(Somnolencia ocasional y ojos entrecerrados. Se escucha de fondo un ronroneo intermitente de flamenco, y con cada nueva palmada, unos sorbos lentos del té caliente, aún en los vasos.)
Dos de ellos juegan al oficio de ver pasar la vida mientras mueven obstinados las piezas de un viejo ajedrez, todo hecho de cristal. Una tercera les observa, con ojos felinos, desde un exquisito diván de cuero rojo, -que bien podría ser la colchoneta de una hamaca, mirada desde otra perspectiva-. Sus labios adquieren la redondez perfecta para aspirar una calada de tabaco, a todas luces invisible; y sus manos, olvidadas en el regazo, juegan con las sedas azules de su vestido vaporoso, donde no tiene cabida la imaginación. Sus piernas no están enfundadas en unas medias negras tupidas, y su ropa interior no es del H&M; no podría serlo, pues en ese rincón preciosista cada ínfimo detalle tiene valor.
La dama de cortos cabellos rojizos inclina hacia atrás su rostro pétreo y desmayado, en un gracioso mohín silencioso, conteniendo la carcajada. Ya imagina pícaramente a sus dos amantes vestidos de cualquier manera, con gruesos jerseys de lana, y sus manos enfrascadas en la torre, el cabello, el alfil y el pezón, en la misma reina, que no es otra sino ella.. Mientras sus pensamientos se deslizan sin prisa, los jugadores siguen inmersos en el juego, completamente ajenos a estas perversidades.
Son expertos, hiperbólicos rivales que piensan cada jugada durante mucho tiempo, por miedo a cometer un solo error. De vez en cuando, el de la izquierda atrapa su bombín, y lo hace girar sobre el dedo índice en un gesto de crispación; su compañero le lleva una ligerísima ventaja. El de la derecha, a su vez, sabe con tal certeza que va a ganar que entretiene su tiempo recitando algún que otro verso rubendariano, y mientras se atusa con cuidado bigote, roza con los ojos de vez en cuando a la joven de sedas, que yace aburrida en sin igual postura decadente.

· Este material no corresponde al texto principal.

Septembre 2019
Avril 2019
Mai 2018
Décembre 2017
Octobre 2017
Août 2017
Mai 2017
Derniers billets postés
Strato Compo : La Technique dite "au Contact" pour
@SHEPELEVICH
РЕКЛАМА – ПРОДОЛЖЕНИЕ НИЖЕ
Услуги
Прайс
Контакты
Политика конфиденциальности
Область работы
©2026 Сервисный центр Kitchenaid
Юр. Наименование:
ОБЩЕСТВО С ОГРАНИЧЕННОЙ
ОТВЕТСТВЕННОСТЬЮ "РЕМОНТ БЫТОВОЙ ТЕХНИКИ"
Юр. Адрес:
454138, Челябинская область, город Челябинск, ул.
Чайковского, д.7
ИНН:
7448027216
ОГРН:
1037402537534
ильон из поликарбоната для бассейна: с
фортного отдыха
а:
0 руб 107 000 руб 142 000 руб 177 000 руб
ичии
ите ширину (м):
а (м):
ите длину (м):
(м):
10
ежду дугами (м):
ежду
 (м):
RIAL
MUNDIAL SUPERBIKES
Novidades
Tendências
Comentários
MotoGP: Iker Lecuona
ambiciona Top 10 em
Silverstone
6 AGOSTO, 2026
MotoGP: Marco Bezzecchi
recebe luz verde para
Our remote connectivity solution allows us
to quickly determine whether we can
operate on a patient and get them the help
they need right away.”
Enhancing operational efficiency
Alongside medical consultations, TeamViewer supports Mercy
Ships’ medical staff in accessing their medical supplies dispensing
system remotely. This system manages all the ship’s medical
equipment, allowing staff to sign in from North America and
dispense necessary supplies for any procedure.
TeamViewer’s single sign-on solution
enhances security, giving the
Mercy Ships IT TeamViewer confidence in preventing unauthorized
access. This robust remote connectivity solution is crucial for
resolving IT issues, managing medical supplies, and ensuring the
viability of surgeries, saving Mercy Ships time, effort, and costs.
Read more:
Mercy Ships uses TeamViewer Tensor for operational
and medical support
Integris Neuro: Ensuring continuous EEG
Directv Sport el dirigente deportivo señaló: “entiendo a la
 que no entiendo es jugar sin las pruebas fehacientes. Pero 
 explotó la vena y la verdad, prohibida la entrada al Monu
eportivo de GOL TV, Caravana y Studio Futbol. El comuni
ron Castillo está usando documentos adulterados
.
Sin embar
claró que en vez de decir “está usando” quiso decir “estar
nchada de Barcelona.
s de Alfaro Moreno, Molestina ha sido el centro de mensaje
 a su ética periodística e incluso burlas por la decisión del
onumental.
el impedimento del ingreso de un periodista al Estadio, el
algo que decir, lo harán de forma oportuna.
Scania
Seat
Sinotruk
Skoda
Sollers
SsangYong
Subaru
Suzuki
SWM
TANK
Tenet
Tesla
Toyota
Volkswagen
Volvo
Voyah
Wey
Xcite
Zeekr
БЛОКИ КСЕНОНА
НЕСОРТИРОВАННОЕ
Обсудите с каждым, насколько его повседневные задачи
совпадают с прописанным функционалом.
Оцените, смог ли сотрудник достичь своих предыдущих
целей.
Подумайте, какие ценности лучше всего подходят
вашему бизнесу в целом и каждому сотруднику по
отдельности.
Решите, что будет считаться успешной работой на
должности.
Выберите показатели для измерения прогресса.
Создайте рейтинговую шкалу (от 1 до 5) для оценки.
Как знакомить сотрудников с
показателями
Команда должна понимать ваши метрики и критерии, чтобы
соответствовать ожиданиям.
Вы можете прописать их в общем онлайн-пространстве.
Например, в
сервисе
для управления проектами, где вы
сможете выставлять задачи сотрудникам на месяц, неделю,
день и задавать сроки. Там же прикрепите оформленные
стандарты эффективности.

(La melodía de fondo es sustituida por el gemido melancólico de un laúd. Las notas rasgan la templada noche, y un bostezo pedante procedente del distinguido caballero del bombín provoca el desenlace súbito del juego. Jaque mate.)
El ganador, sin poder disimular su regocijo y sin decir una sola palabra, se levanta de un saltito y cruza la sala para alcanzar su más preciado tesoro: el violín. Cualquier otro instrumento, ya fuese guitarra o armónica, habría desentonado en aquella sala espléndida. Dejándose llevar por su feroz instinto, improvisa al principio, y poco a poco va brotando un murmullo agradable que se apodera de sus conciencias y pensamientos. El laúd ha dejado de sonar, y hasta los tapices de colores -con dibujos geométricos, similares a los de ciertas alfombras árabes- que adornan las paredes, parecen estremecerse de gozo.

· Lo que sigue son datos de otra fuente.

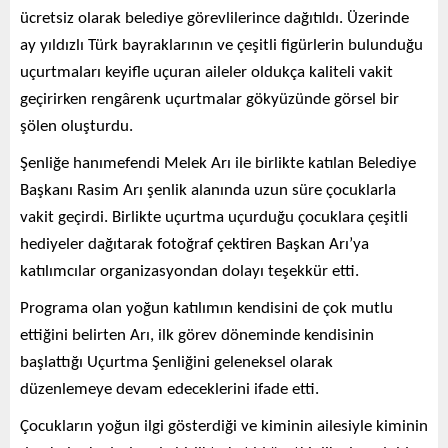
ücretsiz olarak belediye görevlilerince dağıtıldı. Üzerinde
ay yıldızlı Türk bayraklarının ve çeşitli figürlerin bulunduğu
uçurtmaları keyifle uçuran aileler oldukça kaliteli vakit
geçirirken rengârenk uçurtmalar gökyüzünde görsel bir
şölen oluşturdu.
Şenliğe hanımefendi Melek Arı ile birlikte katılan Belediye
Başkanı Rasim Arı şenlik alanında uzun süre çocuklarla
vakit geçirdi. Birlikte uçurtma uçurduğu çocuklara çeşitli
hediyeler dağıtarak fotoğraf çektiren Başkan Arı’ya
katılımcılar organizasyondan dolayı teşekkür etti.
Programa olan yoğun katılımın kendisini de çok mutlu
ettiğini belirten Arı, ilk görev döneminde kendisinin
başlattığı Uçurtma Şenliğini geleneksel olarak
düzenlemeye devam edeceklerini ifade etti.
Çocukların yoğun ilgi gösterdiği ve kiminin ailesiyle kiminin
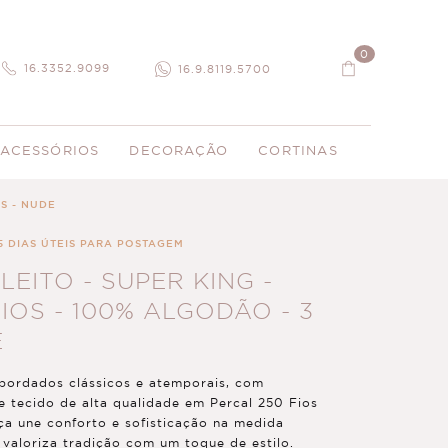
0
16.3352.9099
16.9.8119.5700
ACESSÓRIOS
DECORAÇÃO
CORTINAS
AS - NUDE
5 DIAS ÚTEIS PARA POSTAGEM
EITO - SUPER KING -
IOS - 100% ALGODÃO - 3
E
bordados clássicos e atemporais, com
 tecido de alta qualidade em Percal 250 Fios
a une conforto e sofisticação na medida
 valoriza tradição com um toque de estilo.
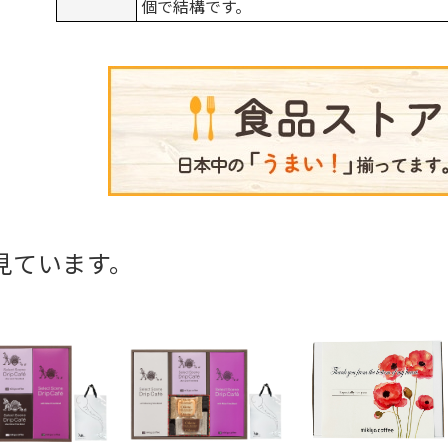
個で結構です。
見ています。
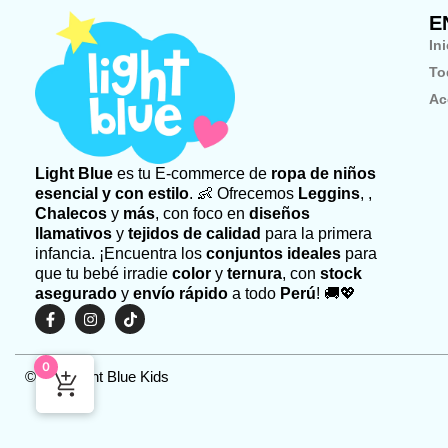
E
In
To
Ac
Light Blue
es tu E-commerce de
ropa de niños
esencial y con estilo
. 👶 Ofrecemos
Leggins
, ,
Chalecos
y
más
, con foco en
diseños
llamativos
y
tejidos de calidad
para la primera
infancia. ¡Encuentra los
conjuntos ideales
para
que tu bebé irradie
color
y
ternura
, con
stock
asegurado
y
envío rápido
a todo
Perú
! 🚚💖
F
I
T
a
n
i
c
s
k
e
t
t
0
b
a
o
©2026 Light Blue Kids
o
g
k
o
r
k
a
-
m
f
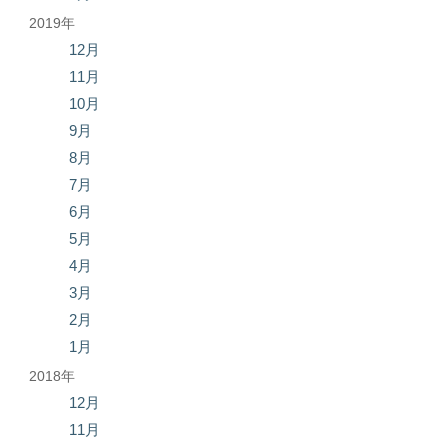
2019年
12月
11月
10月
9月
8月
7月
6月
5月
4月
3月
2月
1月
2018年
12月
11月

Los rencores han quedado olvidados y, la dama, que ahora se halla en el centro de la sala, les sirve el té y sonríe, como ausente... Aquella atmósfera decadente le ha abierto el apetito. ¿Servirían manjares exóticos durante la cena?
Y es que, de repente, sin saber por qué ni cómo, le habían entrado unas ganas vergonzosas de comerse un bocadillo de jamón.